O Conselho de Ética da Câmara dos Deputados instaurou, nesta terça-feira (23), um processo contra o deputado federal Eduardo Bolsonaro (PL-SP) por condutas incompatíveis com o cargo. A análise pode levar à cassação do deputado por quebra de decoro, que está nos Estados Unidos desde fevereiro e tem se reunido com lideranças americanas.
O processo acontece após a apresentação de um representação do PT contra o deputado, que alega que Eduardo vem trabalhando em defesa de sanções dos Estados Unidos para “desestabilizar instituições republicanas” do Brasil.
O presidente do colegiado, Fábio Schiochet, sorteou nomes que podem formar a lista tríplice para a relatoria, sendo eles Duda Salabert (PDT-MG), Paulo Lemos (PSOL-AP) e Delegado Marcelo Freitas (União-MG). A escolha entre os três será realizada até sexta-feira (26). Após a definição do nome, o Conselho tem alguns prazos a cumprir, com duração de até 90 dias úteis do processo.
— O papel do Conselho de Ética é receber toda e qualquer denúncia. Nós também não podemos prevaricar. De maneira nenhuma nós poderíamos deixar de fazer o nosso papel aqui em abrir o processo, senão todos nós aqui estaríamos prevaricando — afirmou Schiochet.
Etapas
A instauração é a primeira etapa dentro do processo. Depois, é a vez da formação da lista tríplice de potenciais relatores, com escolha do presidente do conselho.
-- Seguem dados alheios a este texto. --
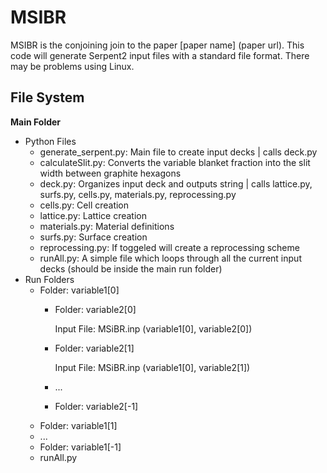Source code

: # MSIBR
MSIBR is the conjoining join to the paper [paper name] (paper url). This code will generate Serpent2 input files with a standard file format. There may be problems using Linux.


## File System
**Main Folder**

- Python Files
  - generate_serpent.py: Main file to create input decks | calls deck.py
  - calculateSlit.py: Converts the variable blanket fraction into the slit width between graphite hexagons
  - deck.py: Organizes input deck and outputs string | calls lattice.py, surfs.py, cells.py, materials.py, reprocessing.py
  - cells.py: Cell creation
  - lattice.py: Lattice creation
  - materials.py: Material definitions
  - surfs.py: Surface creation
  - reprocessing.py: If toggeled will create a reprocessing scheme
  - runAll.py: A simple file which loops through all the current input decks (should be inside the main run folder)
- Run Folders
  - Folder: variable1[0]
    - Folder: variable2[0]
    
        Input File: MSiBR.inp (variable1[0], variable2[0])
    - Folder: variable2[1]

        Input File: MSiBR.inp (variable1[0], variable2[1])
    - ...
    - Folder: variable2[-1]
  - Folder: variable1[1]
  - ...
  - Folder: variable1[-1]
  - runAll.py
Após isso, o relator tem um prazo de 10 diz úteis para apresentar um parecer preliminar. O parecer pode dar prosseguimento ou arquivar o caso. Se o processo seguir, há a etapa de defesa do parlamentar, com o relator podendo absolver ou punir Eduardo Bolsonaro. A punição pode ir desde censura até a perda do mandato.
Faltas injustificadas
Eduardo também pode perder o mandato pela contabilização de faltas injustificadas. O filho do ex-presidente Jair Bolsonaro tentou uma tática para que ele fosse indicado para exercer a liderança da minoria da Câmara, mas a manobra foi frustrada depois que o presidente da Câmara, Hugo Motta (Republicanos-PB), que rejeitou a indicação.
Entretanto, a possibilidade de cassação por excesso de faltas deve ser analisada apenas em 2026.